* _EXERCISE OBJECTIVE_: Reproduce the text of the material below verbatim, with every line in its original order. Omit the pictures from your output.

* _GIVEN ENTRIES_:

- - - - - - -

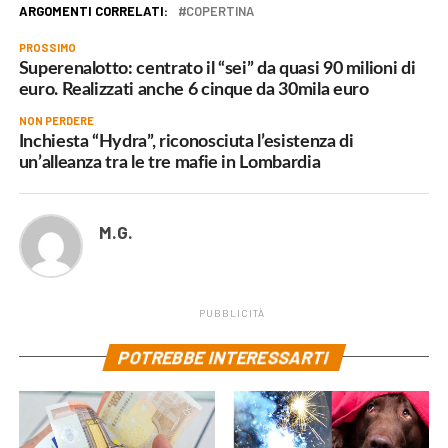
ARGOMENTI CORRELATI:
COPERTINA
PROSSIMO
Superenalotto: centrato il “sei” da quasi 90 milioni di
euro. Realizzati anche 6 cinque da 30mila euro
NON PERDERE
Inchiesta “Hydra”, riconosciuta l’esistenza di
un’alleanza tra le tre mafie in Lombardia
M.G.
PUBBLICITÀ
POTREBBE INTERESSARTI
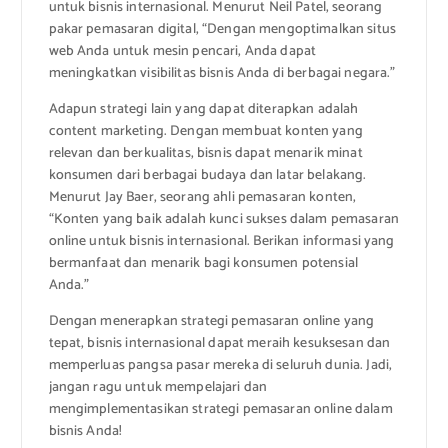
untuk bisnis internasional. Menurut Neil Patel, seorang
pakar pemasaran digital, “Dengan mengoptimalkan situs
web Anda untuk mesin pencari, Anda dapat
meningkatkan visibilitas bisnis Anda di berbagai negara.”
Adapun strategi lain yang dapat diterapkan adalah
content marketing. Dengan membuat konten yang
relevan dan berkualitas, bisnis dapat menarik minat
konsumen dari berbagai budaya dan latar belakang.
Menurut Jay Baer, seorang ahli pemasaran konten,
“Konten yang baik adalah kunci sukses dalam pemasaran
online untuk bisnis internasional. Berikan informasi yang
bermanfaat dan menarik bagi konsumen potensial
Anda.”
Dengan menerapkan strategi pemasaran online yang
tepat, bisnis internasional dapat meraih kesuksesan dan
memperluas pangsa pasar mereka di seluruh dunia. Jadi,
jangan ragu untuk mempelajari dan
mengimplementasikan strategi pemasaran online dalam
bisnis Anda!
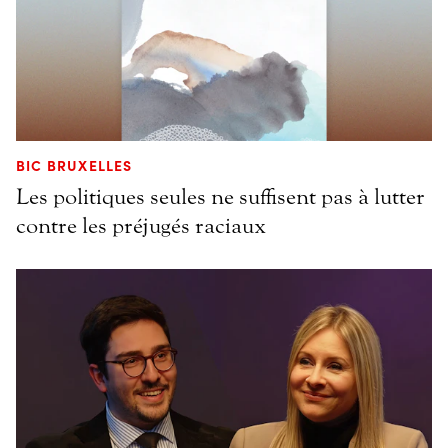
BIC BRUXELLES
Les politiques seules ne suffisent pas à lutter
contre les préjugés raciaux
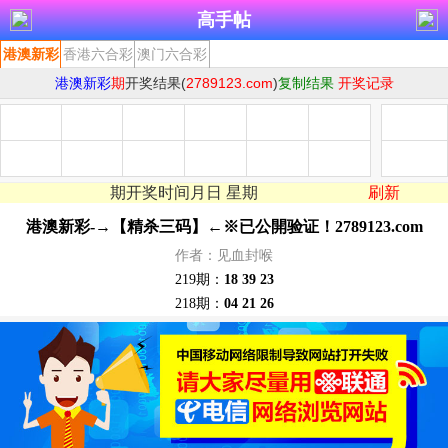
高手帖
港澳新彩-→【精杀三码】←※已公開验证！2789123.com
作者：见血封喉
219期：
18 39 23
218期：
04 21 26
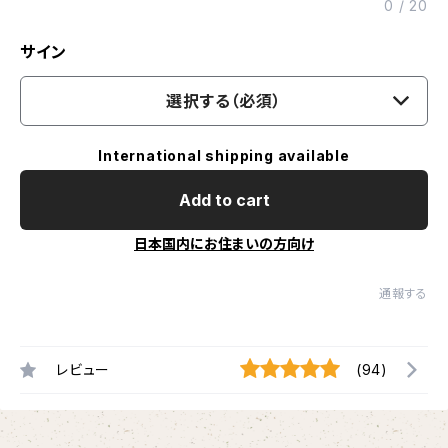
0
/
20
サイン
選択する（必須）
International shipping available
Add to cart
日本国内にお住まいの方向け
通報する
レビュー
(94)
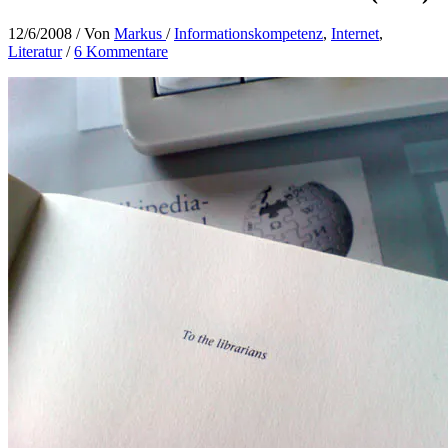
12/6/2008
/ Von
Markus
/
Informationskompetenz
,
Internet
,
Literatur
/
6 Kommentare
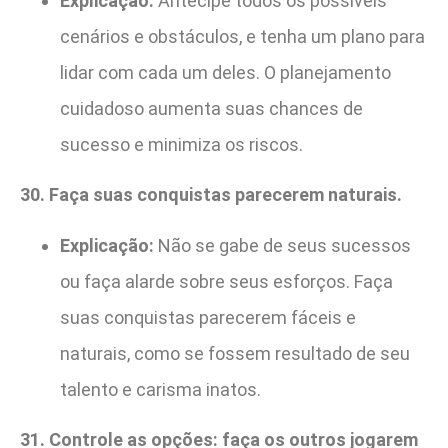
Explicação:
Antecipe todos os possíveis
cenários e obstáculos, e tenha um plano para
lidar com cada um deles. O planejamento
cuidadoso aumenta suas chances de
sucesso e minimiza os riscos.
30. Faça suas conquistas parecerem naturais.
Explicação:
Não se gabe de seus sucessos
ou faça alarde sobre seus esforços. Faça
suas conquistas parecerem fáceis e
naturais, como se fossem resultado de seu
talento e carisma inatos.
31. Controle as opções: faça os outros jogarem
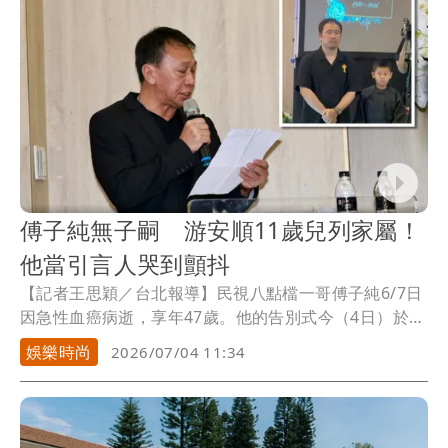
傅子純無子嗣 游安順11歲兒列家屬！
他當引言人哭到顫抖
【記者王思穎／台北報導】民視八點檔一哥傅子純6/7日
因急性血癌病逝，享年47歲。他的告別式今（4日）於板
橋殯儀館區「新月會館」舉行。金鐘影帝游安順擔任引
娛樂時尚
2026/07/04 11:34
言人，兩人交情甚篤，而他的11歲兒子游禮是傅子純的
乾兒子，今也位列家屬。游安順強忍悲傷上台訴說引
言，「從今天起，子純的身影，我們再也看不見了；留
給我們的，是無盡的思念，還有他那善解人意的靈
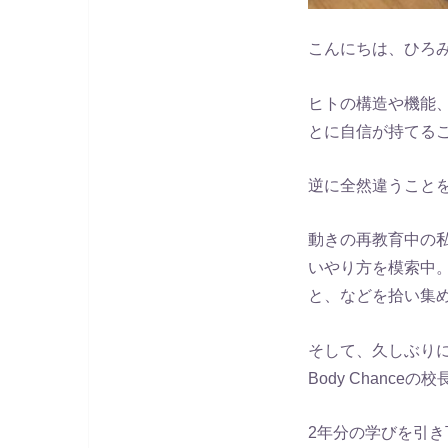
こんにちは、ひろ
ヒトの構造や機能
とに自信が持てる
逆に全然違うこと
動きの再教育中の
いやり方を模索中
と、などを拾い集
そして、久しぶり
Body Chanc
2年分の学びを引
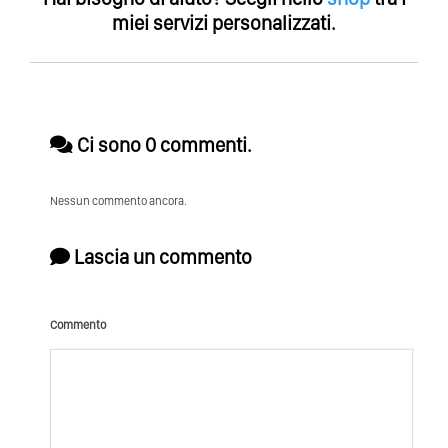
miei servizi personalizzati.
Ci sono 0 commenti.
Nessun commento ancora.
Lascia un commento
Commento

- - - - - - -

* _RESULT_:
ARGOMENTI CORRELATI:
COPERTINA
PROSSIMO
Superenalotto: centrato il “sei” da quasi 90 milioni di
euro. Realizzati anche 6 cinque da 30mila euro
NON PERDERE
Inchiesta “Hydra”, riconosciuta l’esistenza di
un’alleanza tra le tre mafie in Lombardia
M.G.
PUBBLICITÀ
POTREBBE INTERESSARTI
untuk bisnis internasional. Menurut Neil Patel, seorang
pakar pemasaran digital, “Dengan mengoptimalkan situs
web Anda untuk mesin pencari, Anda dapat
meningkatkan visibilitas bisnis Anda di berbagai negara.”
Adapun strategi lain yang dapat diterapkan adalah
content marketing. Dengan membuat konten yang
relevan dan berkualitas, bisnis dapat menarik minat
konsumen dari berbagai budaya dan latar belakang.
Menurut Jay Baer, seorang ahli pemasaran konten,
“Konten yang baik adalah kunci sukses dalam pemasaran
online untuk bisnis internasional. Berikan informasi yang
bermanfaat dan menarik bagi konsumen potensial
Anda.”
Dengan menerapkan strategi pemasaran online yang
tepat, bisnis internasional dapat meraih kesuksesan dan
memperluas pangsa pasar mereka di seluruh dunia. Jadi,
jangan ragu untuk mempelajari dan
mengimplementasikan strategi pemasaran online dalam
bisnis Anda!
BIC BRUXELLES
Les politiques seules ne suffisent pas à lutter
contre les préjugés raciaux
高手帖
港澳新彩-→【精杀三码】←※已公開验证！2789123.com
作者：见血封喉
219期：
18 39 23
218期：
04 21 26
0
/
20
サイン
選択する（必須）
International shipping available
Add to cart
日本国内にお住まいの方向け
通報する
レビュー
(94)
12/6/2008
/ Von
Markus
/
Informationskompetenz
,
Internet
,
Literatur
/
6 Kommentare
Explicação:
Antecipe todos os possíveis
cenários e obstáculos, e tenha um plano para
lidar com cada um deles. O planejamento
cuidadoso aumenta suas chances de
sucesso e minimiza os riscos.
30. Faça suas conquistas parecerem naturais.
Explicação:
Não se gabe de seus sucessos
ou faça alarde sobre seus esforços. Faça
suas conquistas parecerem fáceis e
naturais, como se fossem resultado de seu
talento e carisma inatos.
31. Controle as opções: faça os outros jogarem
傅子純無子嗣 游安順11歲兒列家屬！
他當引言人哭到顫抖
【記者王思穎／台北報導】民視八點檔一哥傅子純6/7日
因急性血癌病逝，享年47歲。他的告別式今（4日）於板
橋殯儀館區「新月會館」舉行。金鐘影帝游安順擔任引
娛樂時尚
2026/07/04 11:34
言人，兩人交情甚篤，而他的11歲兒子游禮是傅子純的
乾兒子，今也位列家屬。游安順強忍悲傷上台訴說引
言，「從今天起，子純的身影，我們再也看不見了；留
給我們的，是無盡的思念，還有他那善解人意的靈
こんにちは、ひろ
ヒトの構造や機能
とに自信が持てる
逆に全然違うこと
動きの再教育中の
いやり方を模索中
と、などを拾い集
そして、久しぶり
Body Chanc
2年分の学びを引
miei servizi personalizzati.
Ci sono 0 commenti.
Nessun commento ancora.
Lascia un commento
Commento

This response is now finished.